Any created tests may depend upon these user-specified system properties and may not execute successfully without them.

Unfortunately by default Gradle does not forward command line system properties to test execution. Therefore out-of-the-box dcover may fail to validate your tests.

You can overcome this issue with additional configuration. If you have supplied these system properties to dcover:

dcover create -Dproperty1=value1 -Dproperty2=value2

Then you must also supply those same system properties to Gradle test execution before running dcover create.

Specify your system properties in the test task:

test {
  systemProperty 'property1', 'value1'
  systemProperty 'property2', 'value2'
}

Keeping these properties in sync will ensure that test validation will succeed and that your created tests can be executed successfully from Gradle.

Gradle Troubleshooting

JUnit Jupiter Platform Launcher jar

When using JUnit Jupiter, dcover relies upon the JUnit Platform Launcher jar to verify created tests. Without this jar dcover will not be able to verify that created tests execute successfully in your build environment. You may see this warning message if the launcher jar is not available from your test configuration:

13:11:32.487 INFO Checking test environment...
13:11:39.515 ERROR E011: Problems in the local build environment have been detected that will prevent Diffblue Cover from validating the generated tests.

To prevent this issue you must configure your build script to supply the corresponding junit-platform-launcher for your JUnit engine at test runtime:

dependencies {
  testImplementation("org.junit.jupiter:junit-jupiter-api:5.7.1")
  testRuntimeOnly("org.junit.jupiter:junit-jupiter-engine:5.7.1")
  testRuntimeOnly("org.junit.platform:junit-platform-launcher:1.7.1")
}

In the example above 1.7.1 is the correct version of the platform launcher for the 5.7.1 version of the engine.
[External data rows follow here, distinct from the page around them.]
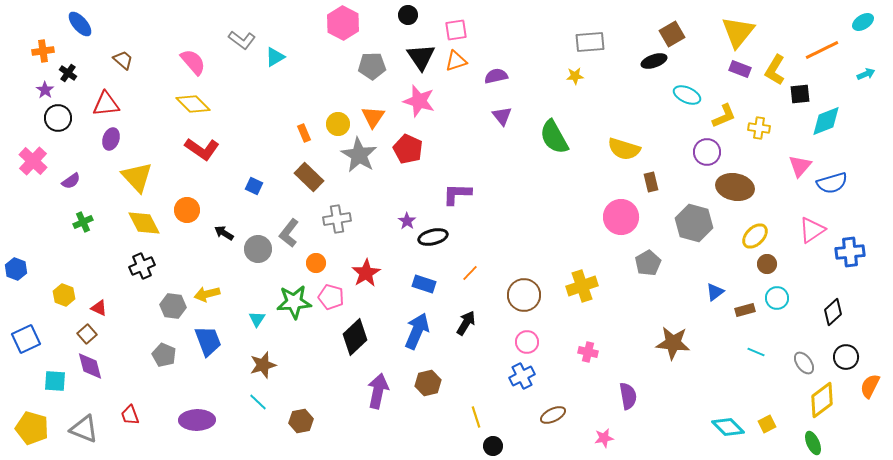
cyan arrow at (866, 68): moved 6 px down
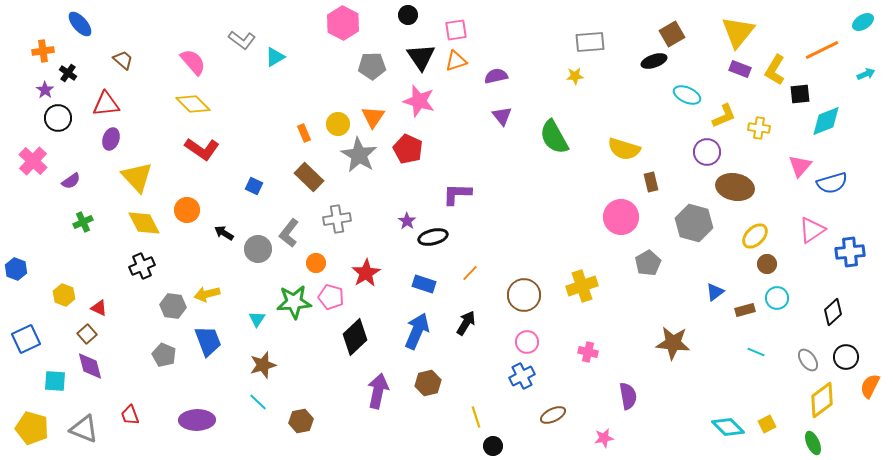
gray ellipse at (804, 363): moved 4 px right, 3 px up
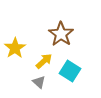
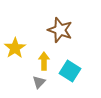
brown star: moved 1 px left, 4 px up; rotated 15 degrees counterclockwise
yellow arrow: rotated 48 degrees counterclockwise
gray triangle: rotated 32 degrees clockwise
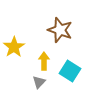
yellow star: moved 1 px left, 1 px up
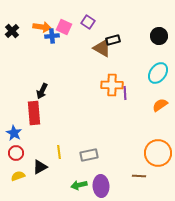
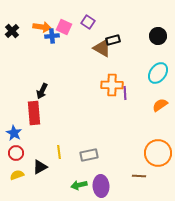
black circle: moved 1 px left
yellow semicircle: moved 1 px left, 1 px up
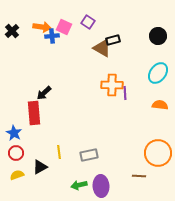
black arrow: moved 2 px right, 2 px down; rotated 21 degrees clockwise
orange semicircle: rotated 42 degrees clockwise
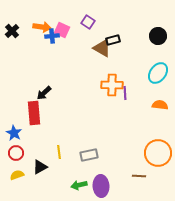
pink square: moved 2 px left, 3 px down
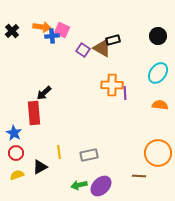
purple square: moved 5 px left, 28 px down
purple ellipse: rotated 50 degrees clockwise
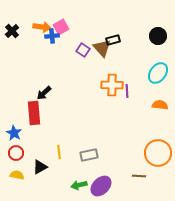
pink square: moved 1 px left, 3 px up; rotated 35 degrees clockwise
brown triangle: rotated 18 degrees clockwise
purple line: moved 2 px right, 2 px up
yellow semicircle: rotated 32 degrees clockwise
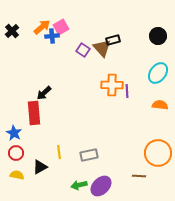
orange arrow: rotated 48 degrees counterclockwise
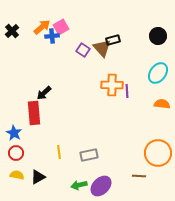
orange semicircle: moved 2 px right, 1 px up
black triangle: moved 2 px left, 10 px down
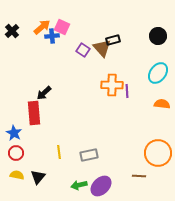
pink square: moved 1 px right; rotated 35 degrees counterclockwise
black triangle: rotated 21 degrees counterclockwise
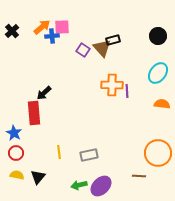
pink square: rotated 28 degrees counterclockwise
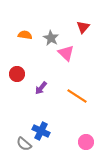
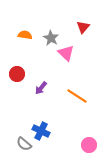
pink circle: moved 3 px right, 3 px down
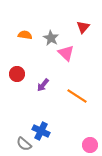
purple arrow: moved 2 px right, 3 px up
pink circle: moved 1 px right
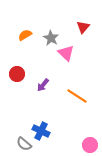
orange semicircle: rotated 40 degrees counterclockwise
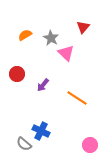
orange line: moved 2 px down
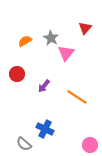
red triangle: moved 2 px right, 1 px down
orange semicircle: moved 6 px down
pink triangle: rotated 24 degrees clockwise
purple arrow: moved 1 px right, 1 px down
orange line: moved 1 px up
blue cross: moved 4 px right, 2 px up
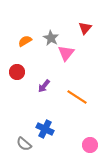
red circle: moved 2 px up
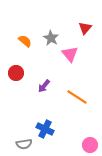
orange semicircle: rotated 72 degrees clockwise
pink triangle: moved 4 px right, 1 px down; rotated 18 degrees counterclockwise
red circle: moved 1 px left, 1 px down
gray semicircle: rotated 49 degrees counterclockwise
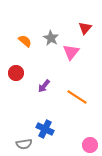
pink triangle: moved 1 px right, 2 px up; rotated 18 degrees clockwise
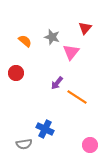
gray star: moved 1 px right, 1 px up; rotated 14 degrees counterclockwise
purple arrow: moved 13 px right, 3 px up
See the JUnit user guide for further details about this.

Checkstyle Plugin

If dcover cannot verify the tests it creates due to an incompatibility with the stylecheck used in your environment, you will receive an error message.

If your project uses the Gradle Checkstyle plugin (https://docs.gradle.org/current/userguide/checkstyle_plugin.html), amend the build script to exclude Diffblue tests, as shown in the example below:

tasks.withType(Checkstyle) {
    exclude '**/*DiffblueTest**'
}

Debugging Information

Class files should be compiled with debug information included for Diffblue Cover to write the best tests possible. If you have switched off debug information, please switch it back on again:

tasks.withType(JavaCompile) {
  configure(options) {
    options.debug = true
  }
}

The underlying javac Java compiler can use a -g option to generate all debugging information, if you're using custom compiler arguments then please ensure the -g option and not -g:none are present.

For Gradle documentation, see CompileOptions.